Pour Sibel Ataogul, le droit à l’autodétermination ne disparaît pas pour autant parce que les conditions de l’oppression ont changé. Les autochtones ne veulent pas seulement de meilleures écoles et de meilleurs soins de santé. Ils veulent définir leur projet, parler et décider pour eux-mêmes. C’est la même chose au Québec. La tradition socialiste inspirée par Lénine a bien établi qu’on ne pouvait pas comparer le nationalisme des oppresseurs à celui des opprimés. La gauche a compris que la vision classiste (les prolétaires contre les patrons) ne pouvait pas tout expliquer, que la domination de classe était imbriquée dans la domination des peuples et l’oppression des femmes. Le cadre constitutionnel canadien, de nature monarchique, bloque l’idée même d’égalité en excluant le peuple québécois des véritables leviers de décision.
Pour toutes ces raisons, la perspective indépendance et socialisme estime que l’aspiration à l’indépendance, même après des années de mauvaise gestion de la part du PQ, reste légitime et importante. On ne peut pas se fier à des sondages et à des effets de conjoncture pour affirmer que le peuple a jeté la serviette. S’il est relativement passif, c’est qu’il a perdu confiance dans le leadership bourgeois du PQ.

*Données fournies:*
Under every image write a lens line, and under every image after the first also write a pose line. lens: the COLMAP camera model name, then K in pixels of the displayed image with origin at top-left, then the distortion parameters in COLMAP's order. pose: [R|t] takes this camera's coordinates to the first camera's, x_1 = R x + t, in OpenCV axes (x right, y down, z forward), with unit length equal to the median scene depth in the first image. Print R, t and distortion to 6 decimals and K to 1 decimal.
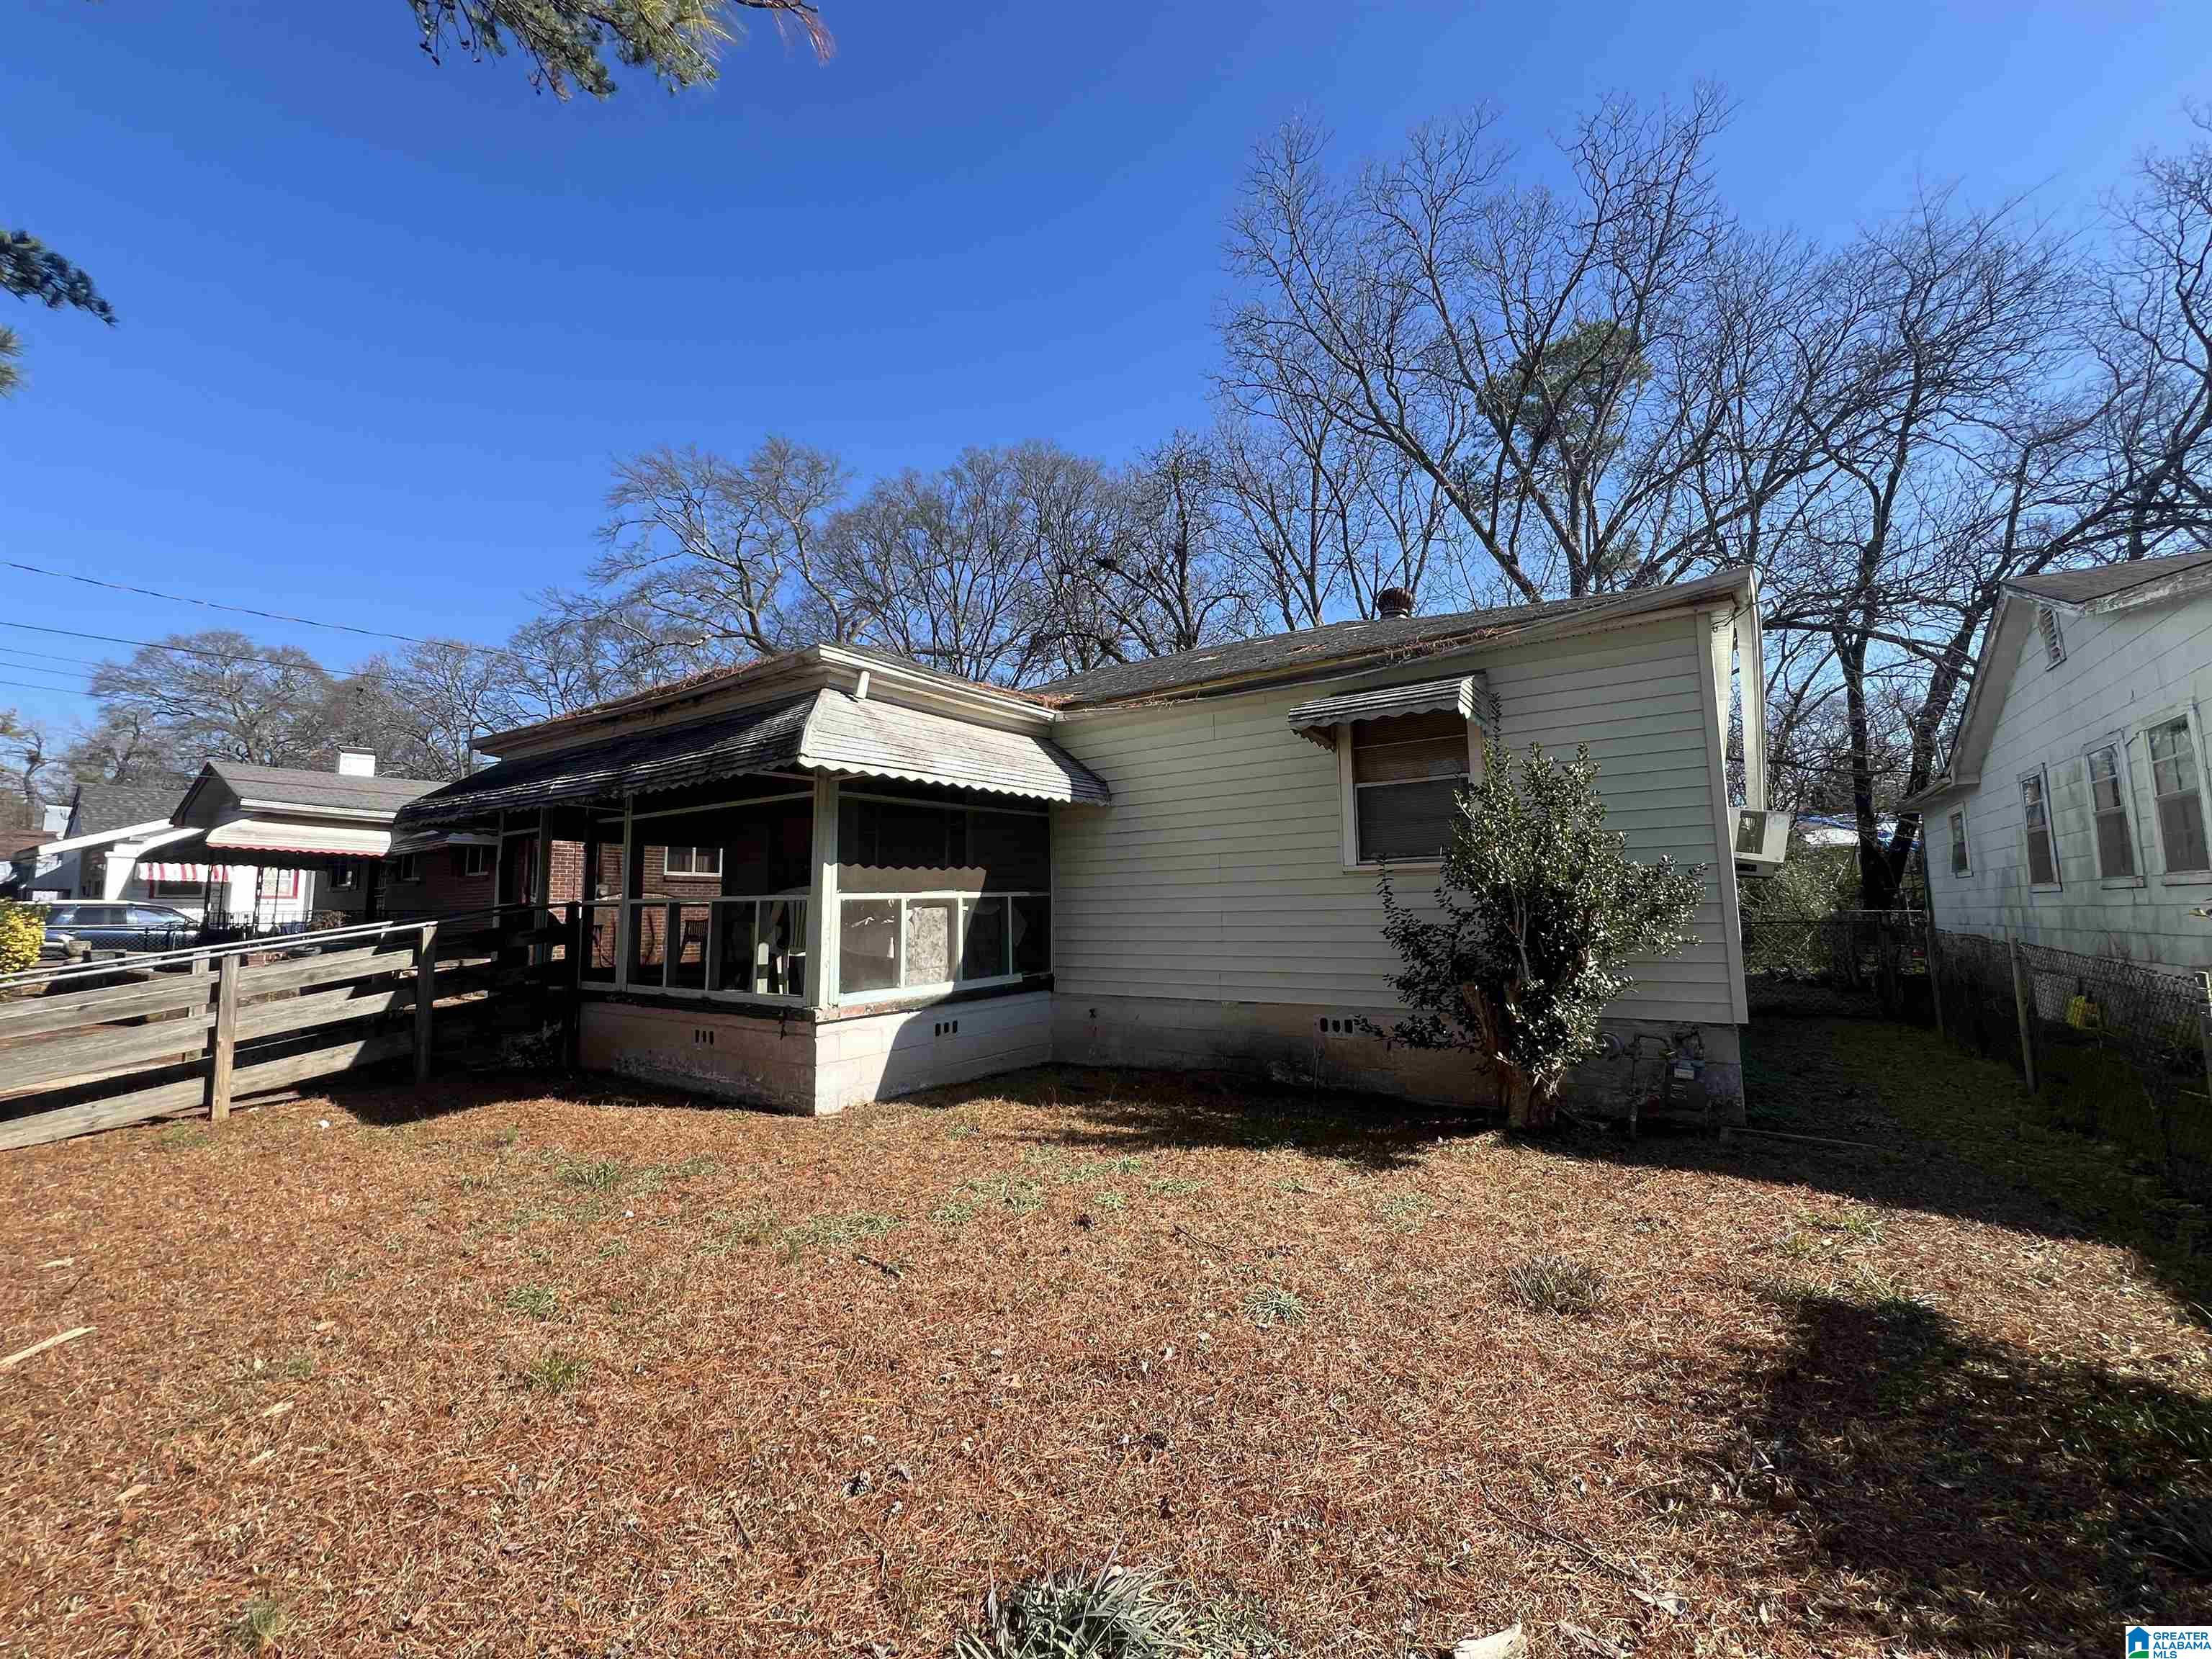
lens RADIAL K [[885.5, 0, 1097.8], [0, 885.5, 822.2], [0, 0, 1]] dist [-0.000523, -0.000394]
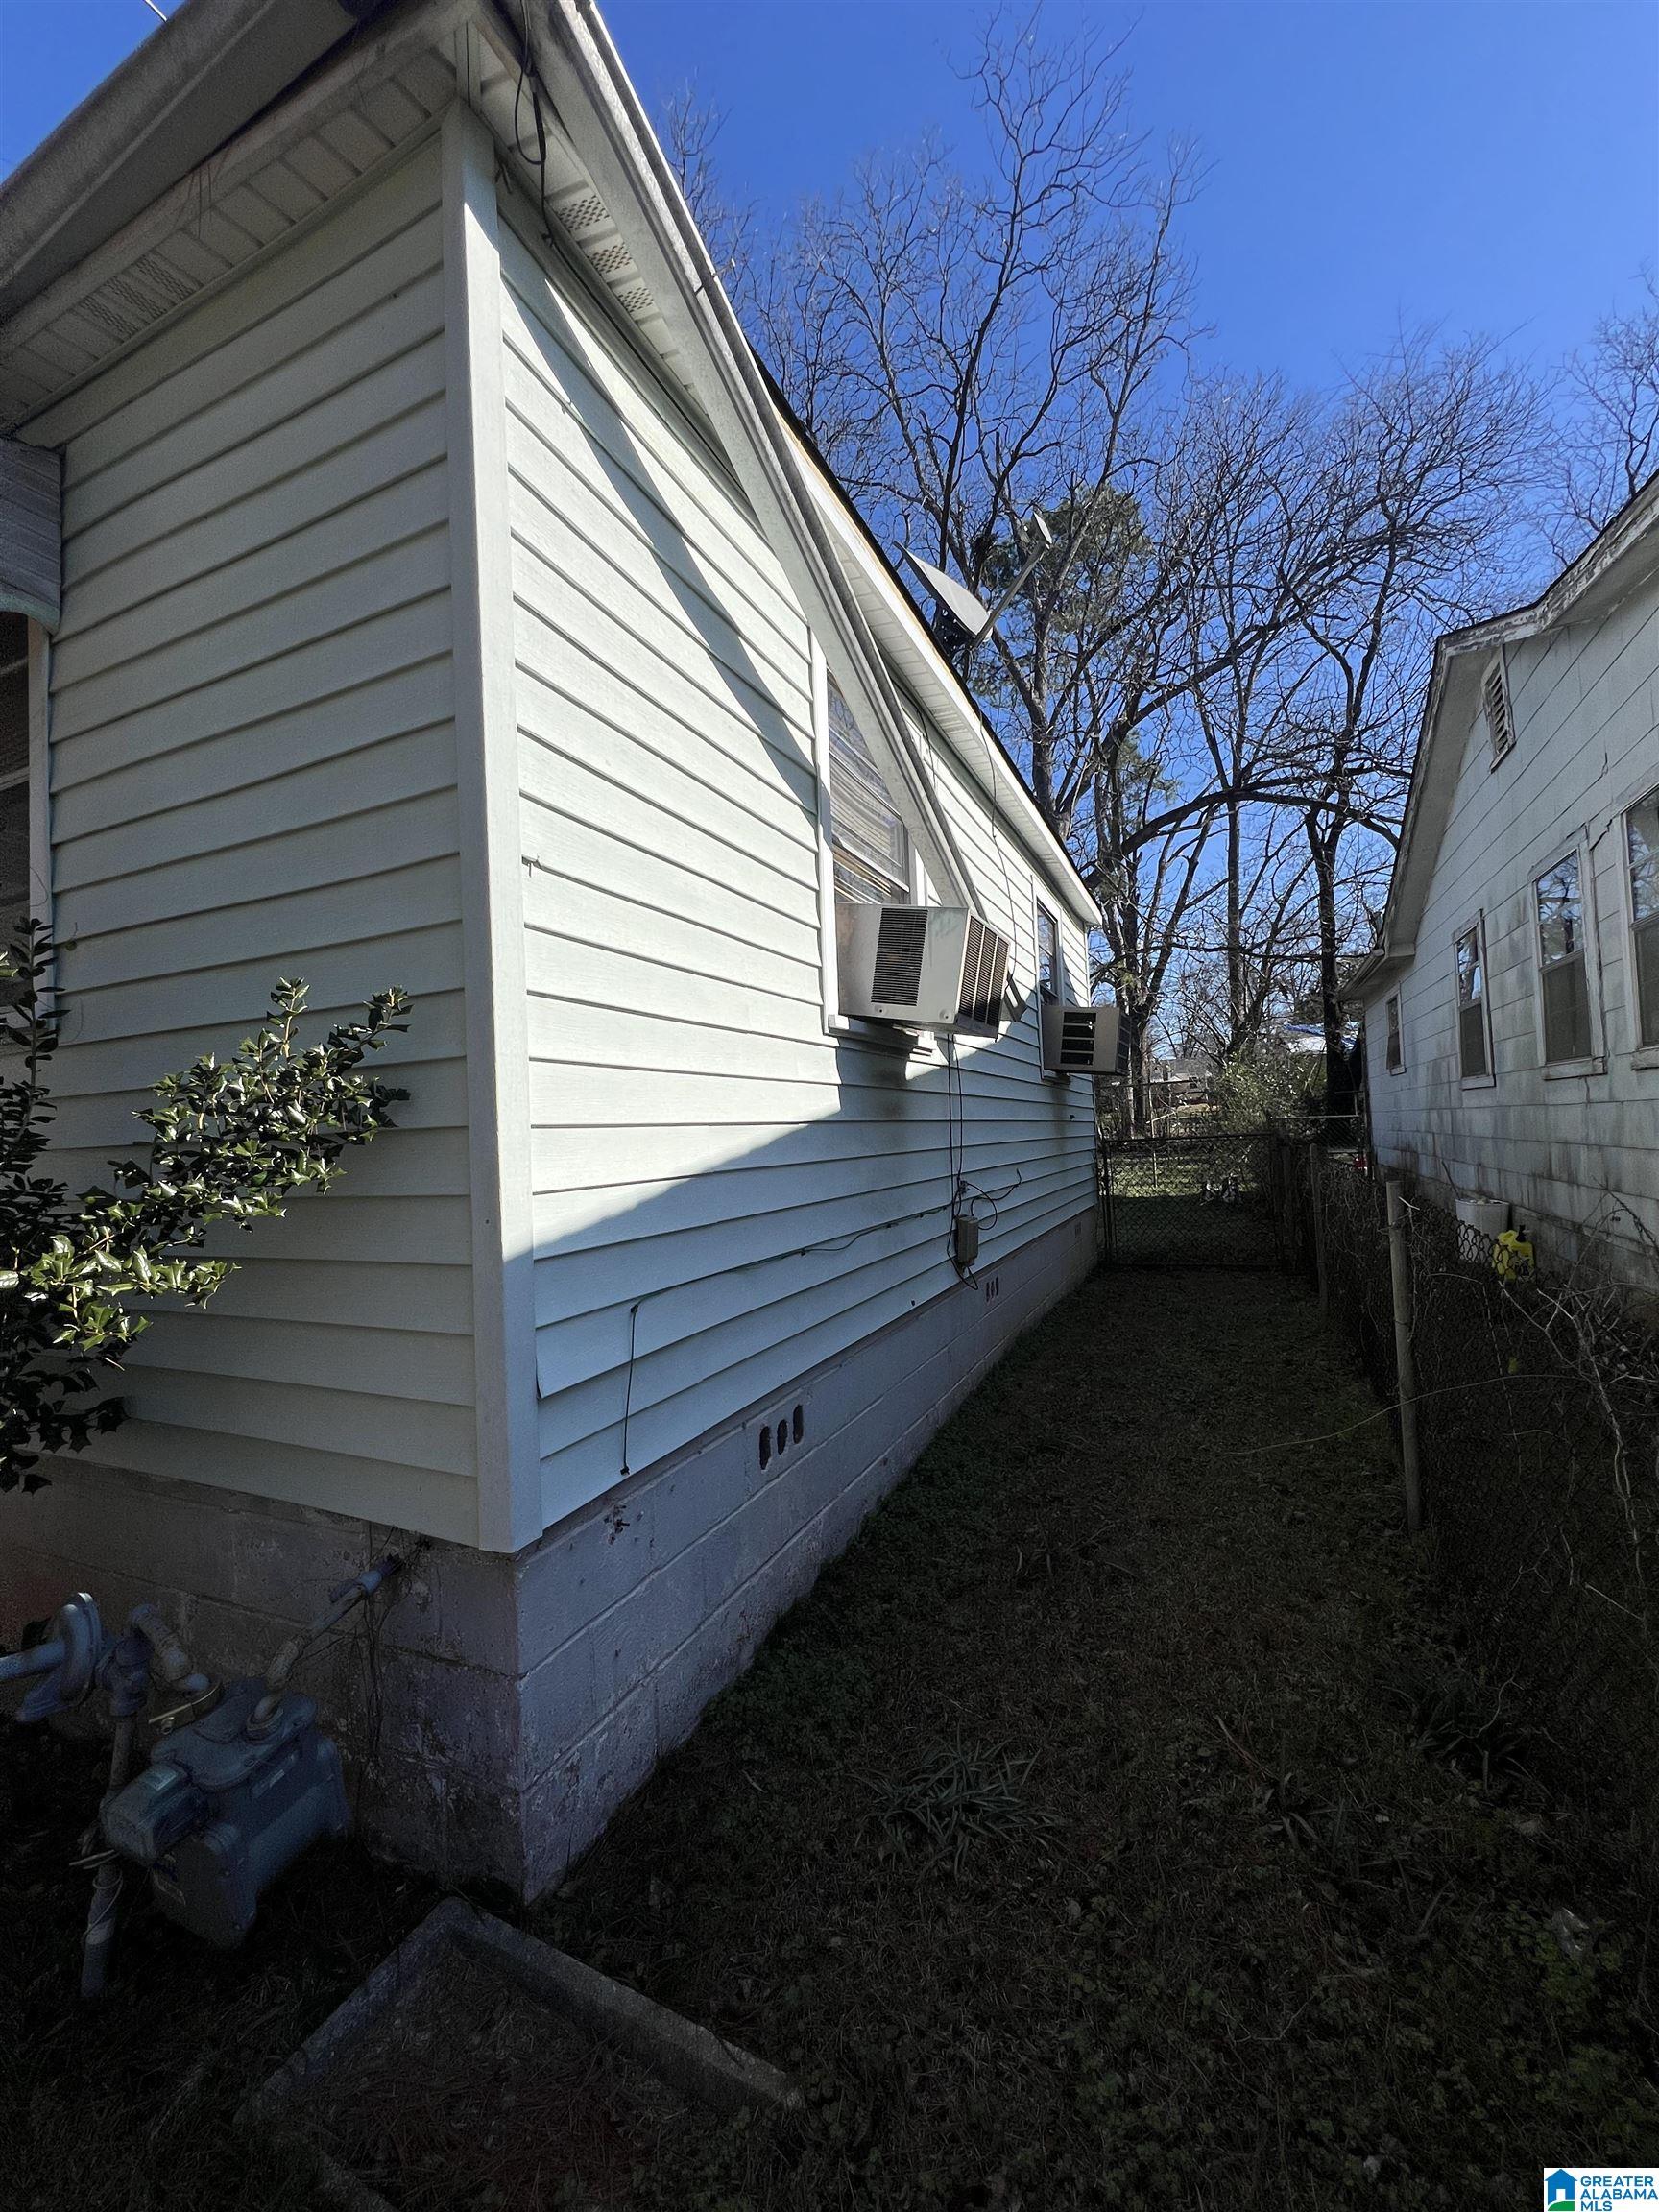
lens RADIAL K [[885.5, 0, 837.5], [0, 885.5, 1107.2], [0, 0, 1]] dist [-0.000523, -0.000394]
pose [[0.982560, -0.022767, 0.184549, 0.350252], [0.009458, 0.997311, 0.072677, 0.030715], [-0.185707, -0.069664, 0.980133, 0.318860]]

*Énoncé de tâche 1:* Reproduisez sans modification, dans l'extrait sur l'indépendance du Québec, tout ce qui va de "Pour toutes ces" jusqu'à "bourgeois du PQ.".
*Énoncé de tâche 2:* Transcrivez à l'identique chaque ligne des entrées ci-dessus, en omettant les images.

*Corrigé 1:*
Pour toutes ces raisons, la perspective indépendance et socialisme estime que l’aspiration à l’indépendance, même après des années de mauvaise gestion de la part du PQ, reste légitime et importante. On ne peut pas se fier à des sondages et à des effets de conjoncture pour affirmer que le peuple a jeté la serviette. S’il est relativement passif, c’est qu’il a perdu confiance dans le leadership bourgeois du PQ.

*Corrigé 2:*
Under every image write a lens line, and under every image after the first also write a pose line. lens: the COLMAP camera model name, then K in pixels of the displayed image with origin at top-left, then the distortion parameters in COLMAP's order. pose: [R|t] takes this camera's coordinates to the first camera's, x_1 = R x + t, in OpenCV axes (x right, y down, z forward), with unit length equal to the median scene depth in the first image. Print R, t and distortion to 6 decimals and K to 1 decimal.
lens RADIAL K [[885.5, 0, 1097.8], [0, 885.5, 822.2], [0, 0, 1]] dist [-0.000523, -0.000394]
lens RADIAL K [[885.5, 0, 837.5], [0, 885.5, 1107.2], [0, 0, 1]] dist [-0.000523, -0.000394]
pose [[0.982560, -0.022767, 0.184549, 0.350252], [0.009458, 0.997311, 0.072677, 0.030715], [-0.185707, -0.069664, 0.980133, 0.318860]]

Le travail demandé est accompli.